- _Passage_
════════
Marshall Howard Berman (November 24, 1940 – September 11, 2013) was an American philosopher and Marxist humanist writer. He was a Distinguished Professor of Political Science at The City College of New York and at the Graduate Center of the City University of New York, teaching political philosophy and urbanism.

Life and work
Marshall Berman was born in New York City on November 24, 1940, and spent his childhood in Tremont, then a predominately Jewish neighborhood of the South Bronx. His parents Betty and Murray Berman (both children of Jewish Eastern European immigrants) owned the Betmar Tag and Label Company. His father died of a heart attack at age 48 in the autumn of 1955, shortly after the family had moved to the Kingsbridge neighborhood of the Bronx. Berman attended the Bronx High School of Science, and was an alumnus of Columbia University, receiving a Bachelor of Letters at the University of Oxford where he was a student of Sir Isaiah Berlin. Berman completed his Doctor of Philosophy degree at Harvard University in 1968. He began working at City College in 1968 where he taught until his death. He was on the editorial board of Dissent and a regular contributor to The Nation, The New York Times Book Review, and the Village Voice.
════════
- _Aim_
Continue the biography of Marshall Berman above, picking up right after its final sentence.

- _Data lines_
════════
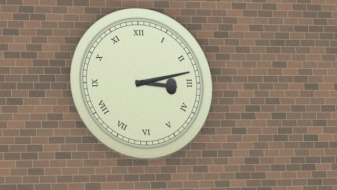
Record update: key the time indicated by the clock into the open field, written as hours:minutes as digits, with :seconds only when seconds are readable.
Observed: 3:13
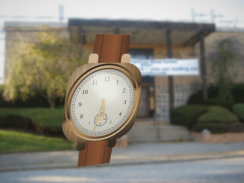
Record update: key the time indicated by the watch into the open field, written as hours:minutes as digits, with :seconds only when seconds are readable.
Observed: 5:32
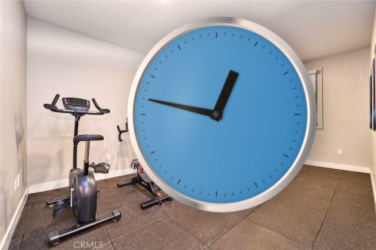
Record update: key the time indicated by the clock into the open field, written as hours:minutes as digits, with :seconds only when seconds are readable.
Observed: 12:47
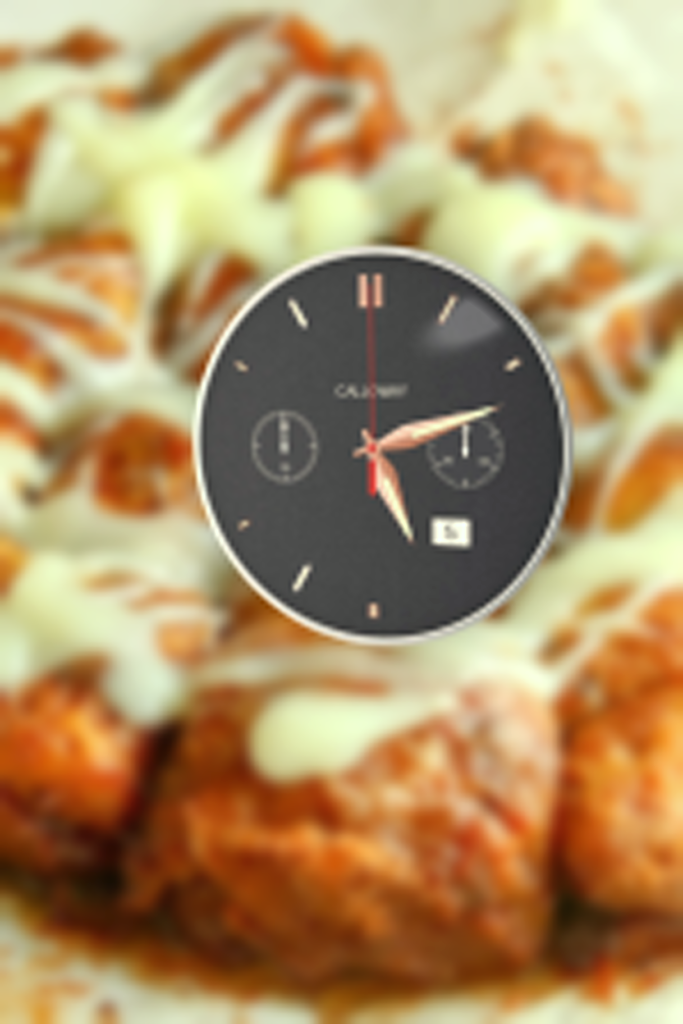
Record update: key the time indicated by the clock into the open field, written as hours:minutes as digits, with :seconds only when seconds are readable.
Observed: 5:12
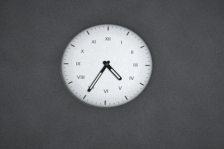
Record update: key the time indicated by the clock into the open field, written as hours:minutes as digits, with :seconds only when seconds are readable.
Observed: 4:35
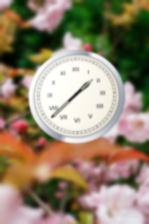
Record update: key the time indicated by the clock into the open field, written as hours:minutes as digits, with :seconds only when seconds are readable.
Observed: 1:38
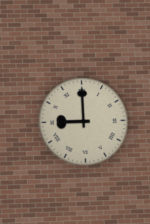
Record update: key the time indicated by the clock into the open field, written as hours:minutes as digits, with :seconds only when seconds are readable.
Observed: 9:00
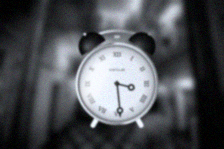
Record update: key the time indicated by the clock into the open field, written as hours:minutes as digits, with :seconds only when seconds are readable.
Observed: 3:29
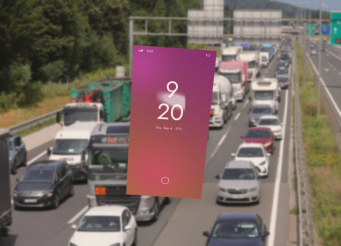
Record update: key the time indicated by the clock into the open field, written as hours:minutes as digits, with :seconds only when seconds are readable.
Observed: 9:20
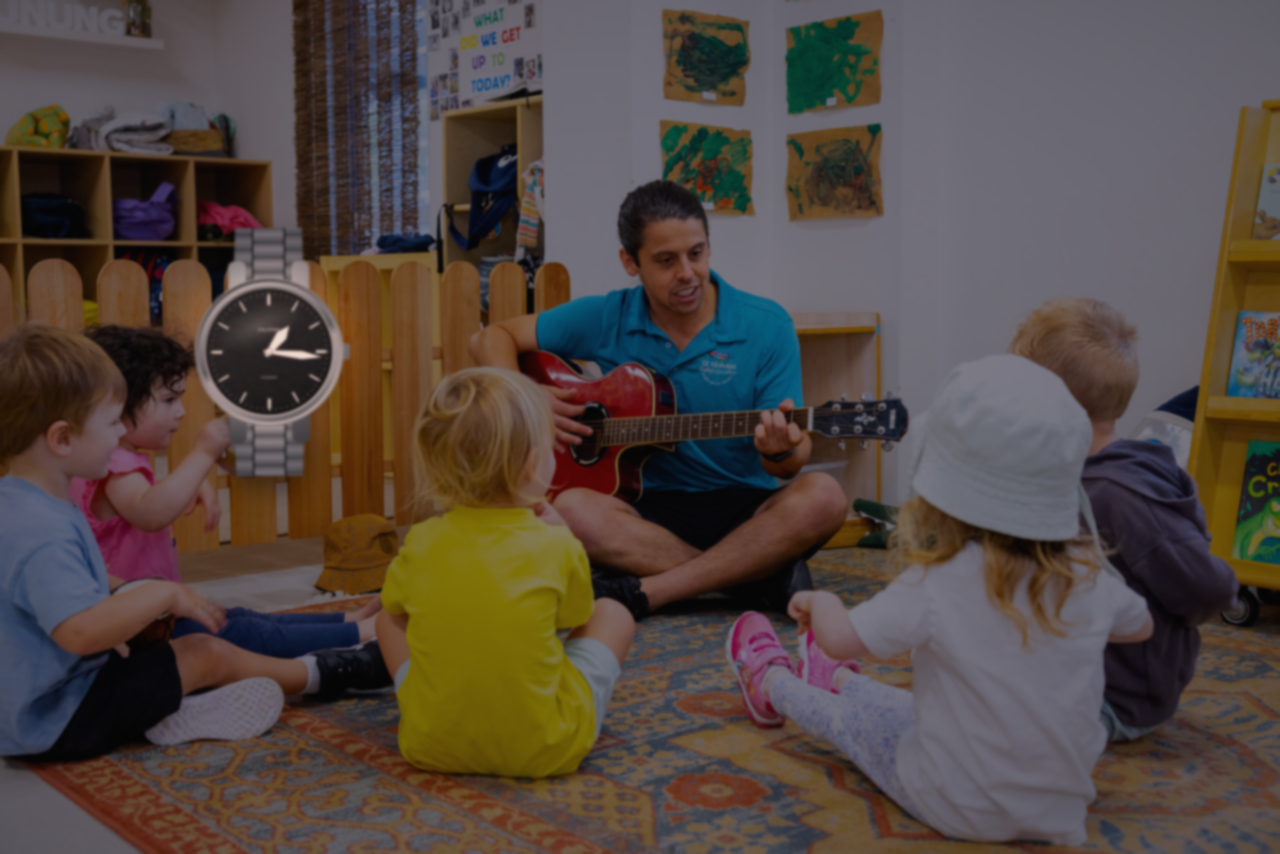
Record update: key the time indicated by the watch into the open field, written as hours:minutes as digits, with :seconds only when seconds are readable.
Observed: 1:16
════════
- _Exercise output_
In Adventures in Marxism, Berman tells of how, while a Columbia University student in 1959, the chance discovery of Karl Marx's Economic and Philosophic Manuscripts of 1844 proved a revelation and inspiration, and became the foundation for all his future work. This personal tone pervades his work, linking historical trends with individual observations and inflections from a particular situation. Berman is best known for his book All That Is Solid Melts into Air. Some of his other books include The Politics of Authenticity, Adventures in Marxism, On the Town: A Hundred Years of Spectacle in Times Square (2006). His final publication was the "Introduction" to the Penguin Classics edition of The Communist Manifesto. Also in the 2000s, Berman co-edited (with Brian Berger) an anthology, New York Calling: From Blackout To Bloomberg, for which he wrote the introductory essay. Berman also was a participant in Ric Burns' landmark eight-part documentary titled New York.

He died on September 11, 2013, of a heart attack. According to friend and fellow author Todd Gitlin, Berman suffered the heart attack while eating at one of his favorite Upper West Side restaurants, the Metro Diner.

Modernity and modernism
During the mid- to late 20th century, philosophical discourse focused on issues of modernity and the cultural attitudes and philosophies towards the modern condition. Berman put forward his own definition of modernism to counter postmodern philosophies.

Berman's view of modernism is at odds with postmodernism. Paraphrasing Charles Baudelaire, Michel Foucault defined the attitude of modernity as "the ironic heroization of the present." Berman viewed postmodernism as a soulless and hopeless echo chamber. He addressed this specifically in his Preface to the 1988 reprint of All That Is Solid Melts Into Air:

Berman's view of modernism also conflicts with anti-modernism according to critic George Scialabba, who is persuaded by Berman's critique of postmodernism but finds the challenge posed by the anti-modernists to be more problematic. Scialabba admires Berman's stance as a writer and thinker, calling him "earnest and a democrat", and capable of withstanding the anti-modernist challenge as it has been posed by the likes of Christopher Lasch and Jackson Lears. But Scialabba also believes that Berman "never fully faces up to the possibility of nihilism."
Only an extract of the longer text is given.